A God-hating, murderous, shameless, impudent, scheming woman.


A. Who she was:

  1. She was the daughter of a Sidonian King - 1 Kings 16:31. [Sidon was located north of Israel, along the Mediterranean coast. Today it is a part of Lebanon.]

  2. Ahab, King of Northern Israel, married her - 1 Kings 16:31. [She would complement and reinforce his own evil character.]

B. About her "religious perspective":

  1. She was deeply involved in both idolatry and witchcraft - 2 Kings 9:22.

  2. She had a strong negative influence on Ahab - 1 Kings 21:25.
  3. She zealously pursued her idolatry and opposed the God of Israel.
  4. She threatened to kill Elijah.

C. Her scheming plot to have Naboth murdered:

  1. Ahab wanted Naboth's property, but Naboth would not sell it to him - 1 Kings 21:1-3.

  2. Jezebel plotted to have Naboth falsely accused and put to death, so that Ahab could take over the property - 1 Kings 21:4-16.

D. God's judgment pronounced against her (and the rest of Ahab's family), by Elijah:

  1. Jezebel would be killed and her body eaten by dogs, by the wall of Jezreel - 1 Kings 21:23; 2 Kings 9:10, 36.

  2. All of Ahab's family would be destroyed - 1 Kings 21:24.

E. God's judgment accomplished by Jehu:

  1. He was an army officer, who was appointed by God to do this - 2 Kings 9:1-13.

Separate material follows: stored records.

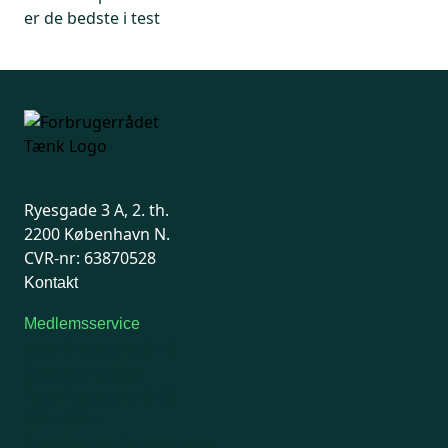
er de bedste i test
Ryesgade 3 A, 2. th.
2200 København N.
CVR-nr: 63870528
Kontakt
Medlemsservice
Man-tirsdag: kl. 9-12
Onsdag: Lukket
Tors-fredag: kl. 9-12
7741 7741
Kontakt medlemsservice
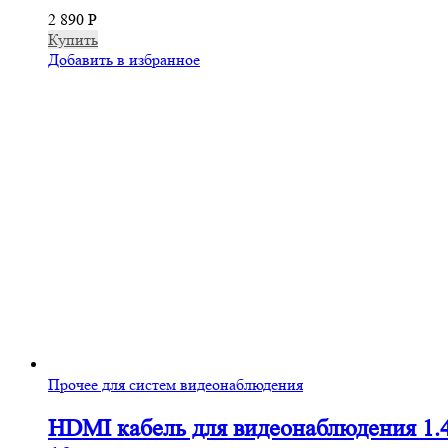
2 890
Р
Купить
Добавить в избранное
Прочее для систем видеонаблюдения
HDMI кабель для видеонаблюдения 1.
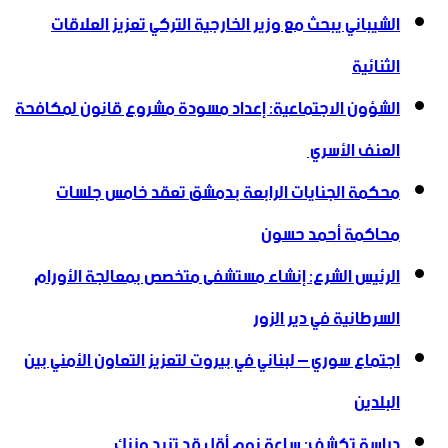
الشيباني يبحث مع وزير الخارجية التركي تعزيز العلاقات
الثنائية
الشؤون الاجتماعية: إعداد مسودة مشروع قانون لمكافحة
العنف الأسري ‏
محكمة الجنايات الرابعة بدمشق تعقد خامس جلسات
محاكمة أحمد حسون
الرئيس الشرع: إنشاء ‌‏مستشفى متخصص بمعالجة الأورام
السرطانية في دير الزور
اجتماع سوري – لبناني في بيروت لتعزيز التعاون ‏الأمني ‏بين
البلدين
دراسة تكشف: ساعة نوم أقل قد تزيد وزنك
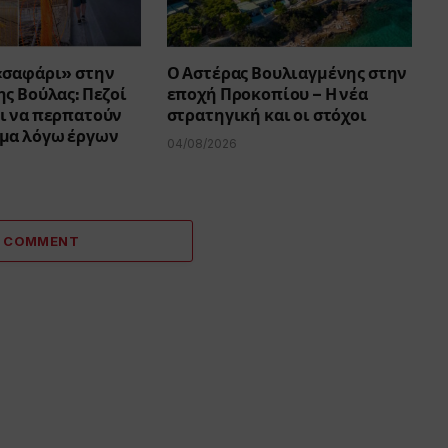
«σαφάρι» στην
Ο Αστέρας Βουλιαγμένης στην
ς Βούλας: Πεζοί
εποχή Προκοπίου – Η νέα
ι να περπατούν
στρατηγική και οι στόχοι
μα λόγω έργων
04/08/2026
A COMMENT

  2. How Jezebel was killed:
  3. How the rest of Ahab's family was killed:

F. Being like Jezebel - a person mentioned in Revelation (2:20-25):

  1. There was a woman (perhaps even a prominent leader) who was encouraging the same types of sins as what Jezebel encouraged. She was a corrupting influence on the people in the church, just as the Jezebel of the Old Testament was a corrupting influence on Ahab (and the rest of the nation).

  2. Like the Jezebel of the Old Testament, this New Testament "Jezebel" (most likely not her real name) would be judged by God, along with everyone associated with her.

  3. NOTE: Perhaps, within the context of the church, this New Testament "Jezebel" may have introduced the sinful practices, rather than emphasizing the idols themselves. (She would have taught that those practices were acceptable and compatible with Christianity.) Or she may have begun with less-obvious sins and (once she gained a following) progressed to the more obvious ones.